Baroness Kidron, mediawiki.hcah.in a crossbench peer in your home of Lords, is also strongly versus removing copyright law for AI.

“Creative markets are wealth creators, 2.4 million tasks and an entire lot of joy,” says the Baroness, who is likewise an advisor to the Institute for Ethics in AI at Oxford University.

“The government is weakening one of its finest performing industries on the unclear promise of development.”

A government representative stated: “No relocation will be made until we are absolutely confident we have a useful strategy that provides each of our objectives: increased control for best holders to help them license their content, access to top quality product to train leading AI designs in the UK, and more openness for best holders from AI developers.”

Under the UK federal government’s new AI plan, a national information library including public information from a wide variety of sources will also be offered to AI scientists.

In the US the future of federal guidelines to control AI is now up in the air following President Trump’s go back to the presidency.

In 2023 Biden signed an executive order that intended to improve the safety of AI with, to name a few things, companies in the sector needed to share details of the operations of their systems with the US government before they are released.

But this has now been rescinded by Trump. It stays to be seen what Trump will do instead, however he is stated to want the AI sector to deal with less regulation.

This comes as a variety of claims versus AI companies, wiki.vifm.info and especially against OpenAI, continue in the US. They have actually been taken out by everyone from the New york city Times to authors, music labels, and even a comic.

They claim that the AI firms broke the law when they took their material from the internet without their authorization, and utilized it to train their systems.

The AI companies argue that their actions fall under “reasonable use” and are for that reason exempt. There are a number of factors which can constitute reasonable use - it’s not a straight-forward meaning. But the AI sector is under increasing examination over how it gathers training data and whether it ought to be spending for it.

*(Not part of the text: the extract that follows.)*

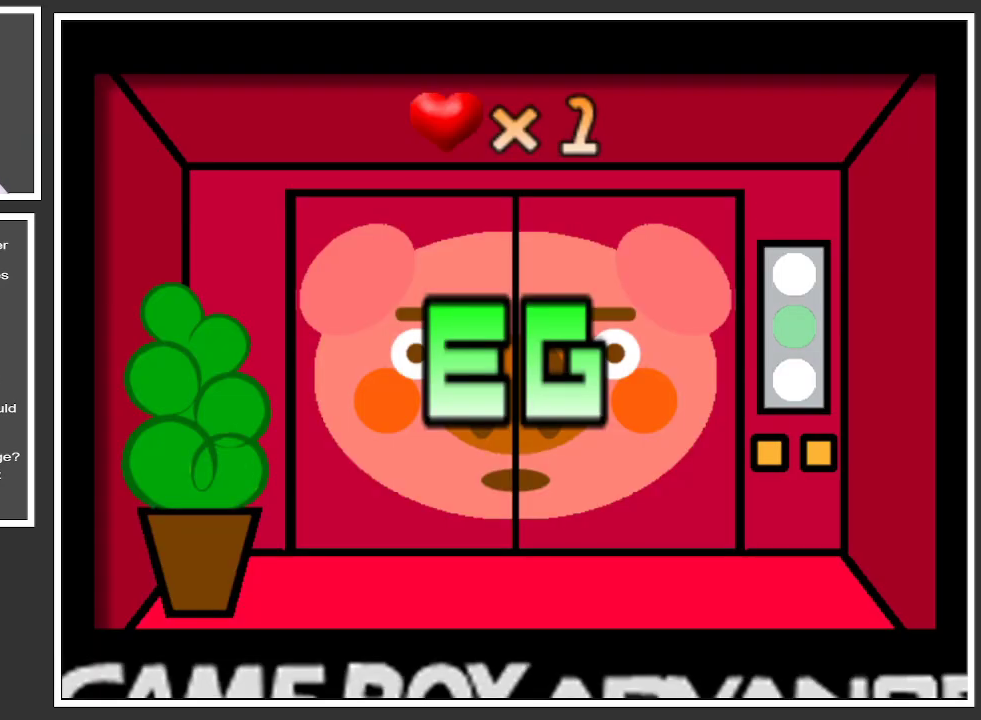
{"buttons": [], "left_stick": "center", "right_stick": "center", "events": []}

If this wasn’t all adequate to contemplate, Chinese AI firm DeepSeek has actually shaken the sector over the past week. It became one of the most downloaded totally free app on Apple’s US App Store.

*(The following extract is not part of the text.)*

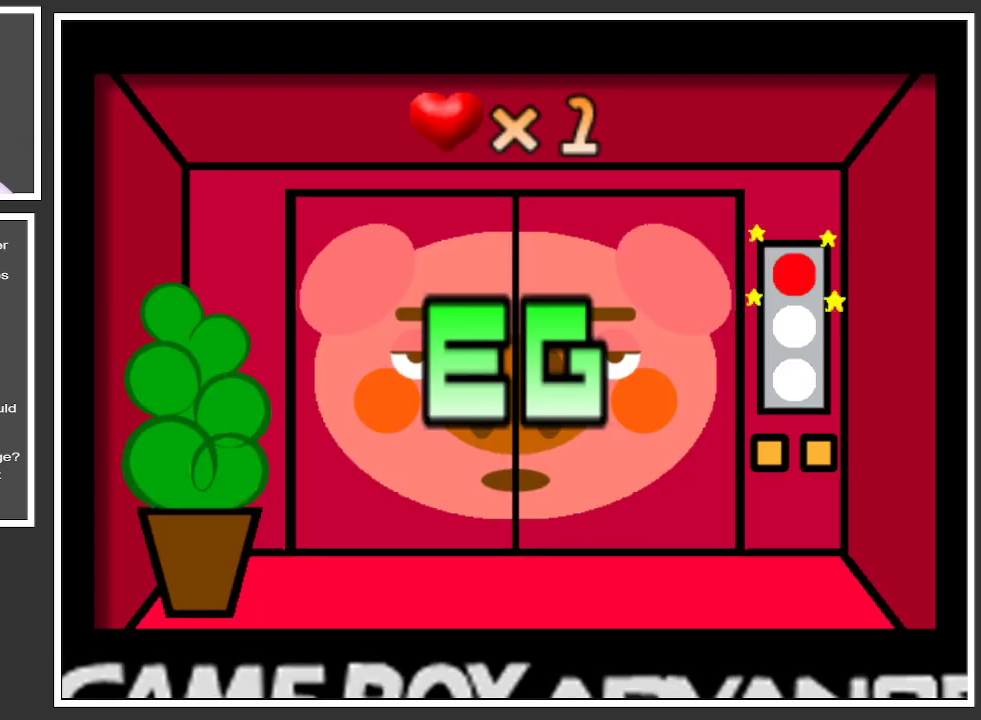
{"buttons": [], "left_stick": "center", "right_stick": "center", "events": []}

DeepSeek claims that it established its technology for a fraction of the price of the likes of OpenAI. Its success has actually raised security issues in the US, and threatens American’s current dominance of the sector.

As for me and a career as an author, I believe that at the moment, if I really want a “bestseller” I’ll still have to compose it myself. If anything, Tech-Splaining for Dummies highlights the present weak point in generative AI tools for larger tasks. It has plenty of errors and hallucinations, and it can be rather difficult to read in parts since it’s so verbose.

But given how rapidly the tech is progressing, I’m unsure the length of time I can remain confident that my significantly slower human writing and modifying abilities, are better.